■ WORK REQUEST ■
Your job is to return each record exactly, minus any pictures.

■ DATASET RECORDS ■
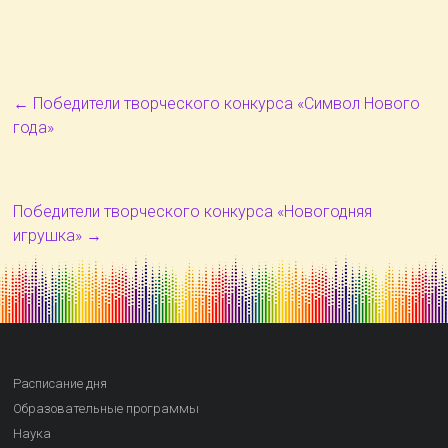
←
Победители творческого конкурса «Символ Нового
года»
Победители творческого конкурса «Новогодняя
игрушка»
→
Расписание дня
Образовательные программы
Наука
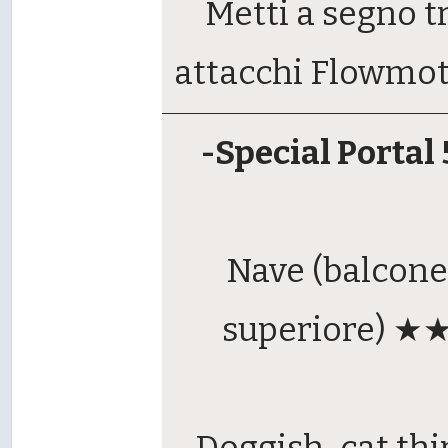
Metti a segno t
attacchi Flowmo
-Special Portal 
Nave (balcone
superiore) ★
Doggish-cat thi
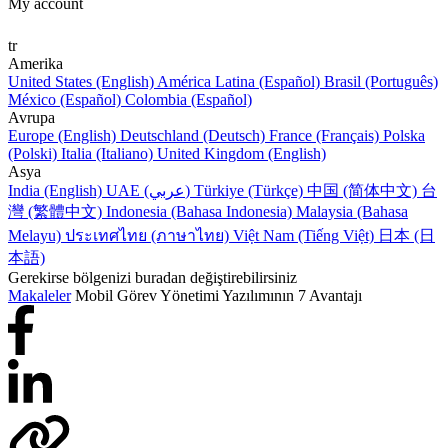
My account
tr
Amerika
United States (English)
América Latina (Español)
Brasil (Português)
México (Español)
Colombia (Español)
Avrupa
Europe (English)
Deutschland (Deutsch)
France (Français)
Polska
(Polski)
Italia (Italiano)
United Kingdom (English)
Asya
India (English)
UAE (عربي)
Türkiye (Türkçe)
中国 (简体中文)
台
灣 (繁體中文)
Indonesia (Bahasa Indonesia)
Malaysia (Bahasa
Melayu)
ประเทศไทย (ภาษาไทย)
Việt Nam (Tiếng Việt)
日本 (日
本語)
Gerekirse bölgenizi buradan değiştirebilirsiniz
Makaleler
Mobil Görev Yönetimi Yazılımının 7 Avantajı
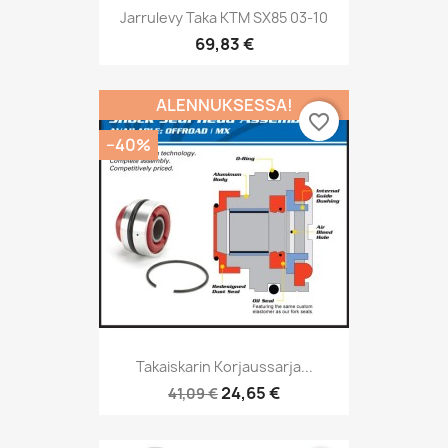
Jarrulevy Taka KTM SX85 03-10
69,83 €
ALENNUKSESSA!
favorite_border
−40%
Takaiskarin Korjaussarja...
24,65 €
41,09 €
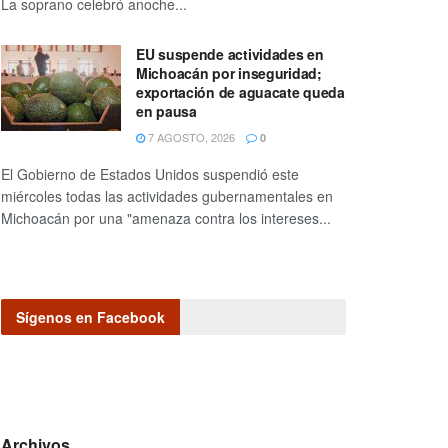
La soprano celebró anoche...
EU suspende actividades en
Michoacán por inseguridad;
exportación de aguacate queda
en pausa
7 AGOSTO, 2026
0
El Gobierno de Estados Unidos suspendió este
miércoles todas las actividades gubernamentales en
Michoacán por una "amenaza contra los intereses...
Sígenos en Facebook
Archivos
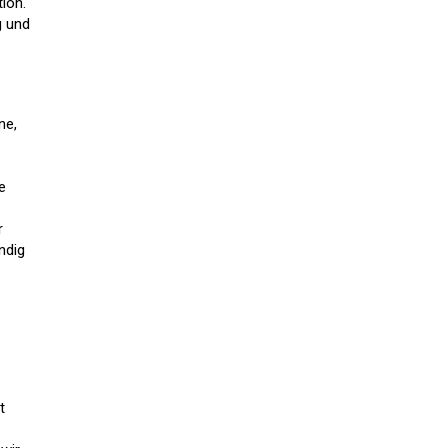
ion.
g und
ne,
e
r
ndig
t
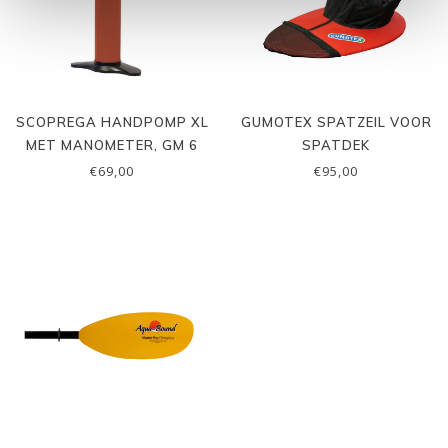
SCOPREGA HANDPOMP XL
GUMOTEX SPATZEIL VOOR
MET MANOMETER, GM 6
SPATDEK
€69,00
€95,00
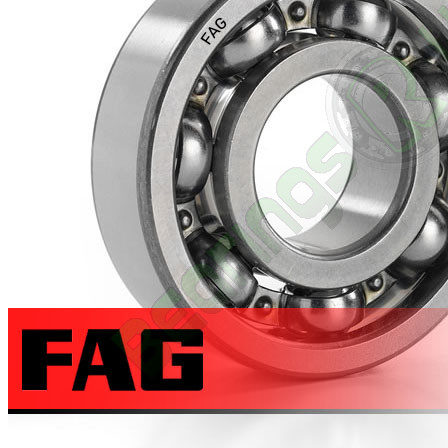
McGill
NACHI
NADELLA
NKE
NSK
NTN
Osborn
Sealmaster
Silverthin
SNR
THK
Thomson
TIMKEN
Шпиндельные узлы
Другие подшипники
Детали к оборудованию, запчасти
Оборудование ELECTRIX
Запчасти для гидравлического оборудования
Запчасти
Инструмент OTT JACOB
Инструмент SKF
Подшипниковые узлы
Подшипниковые узлы с подшипником DODGE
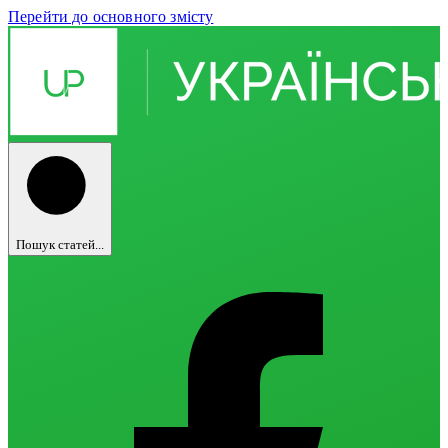
Перейти до основного змісту
Пошук статей...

■ ANSWER FOR THE TASK ■
←
Победители творческого конкурса «Символ Нового
года»
Победители творческого конкурса «Новогодняя
игрушка»
→
Расписание дня
Образовательные программы
Наука
Metti a segno t
attacchi Flowmo
-Special Portal 
Nave (balcone
superiore) ★
Doggish-cat thi
My account
tr
Amerika
United States (English)
América Latina (Español)
Brasil (Português)
México (Español)
Colombia (Español)
Avrupa
Europe (English)
Deutschland (Deutsch)
France (Français)
Polska
(Polski)
Italia (Italiano)
United Kingdom (English)
Asya
India (English)
UAE (عربي)
Türkiye (Türkçe)
中国 (简体中文)
台
灣 (繁體中文)
Indonesia (Bahasa Indonesia)
Malaysia (Bahasa
Melayu)
ประเทศไทย (ภาษาไทย)
Việt Nam (Tiếng Việt)
日本 (日
本語)
Gerekirse bölgenizi buradan değiştirebilirsiniz
Makaleler
Mobil Görev Yönetimi Yazılımının 7 Avantajı
Jarrulevy Taka KTM SX85 03-10
69,83 €
ALENNUKSESSA!
favorite_border
−40%
Takaiskarin Korjaussarja...
24,65 €
41,09 €
La soprano celebró anoche...
EU suspende actividades en
Michoacán por inseguridad;
exportación de aguacate queda
en pausa
7 AGOSTO, 2026
0
El Gobierno de Estados Unidos suspendió este
miércoles todas las actividades gubernamentales en
Michoacán por una "amenaza contra los intereses...
Sígenos en Facebook
Archivos
ion.
g und
ne,
e
r
ndig
t
SCOPREGA HANDPOMP XL
GUMOTEX SPATZEIL VOOR
MET MANOMETER, GM 6
SPATDEK
€69,00
€95,00
McGill
NACHI
NADELLA
NKE
NSK
NTN
Osborn
Sealmaster
Silverthin
SNR
THK
Thomson
TIMKEN
Шпиндельные узлы
Другие подшипники
Детали к оборудованию, запчасти
Оборудование ELECTRIX
Запчасти для гидравлического оборудования
Запчасти
Инструмент OTT JACOB
Инструмент SKF
Подшипниковые узлы
Подшипниковые узлы с подшипником DODGE
Перейти до основного змісту
Пошук статей...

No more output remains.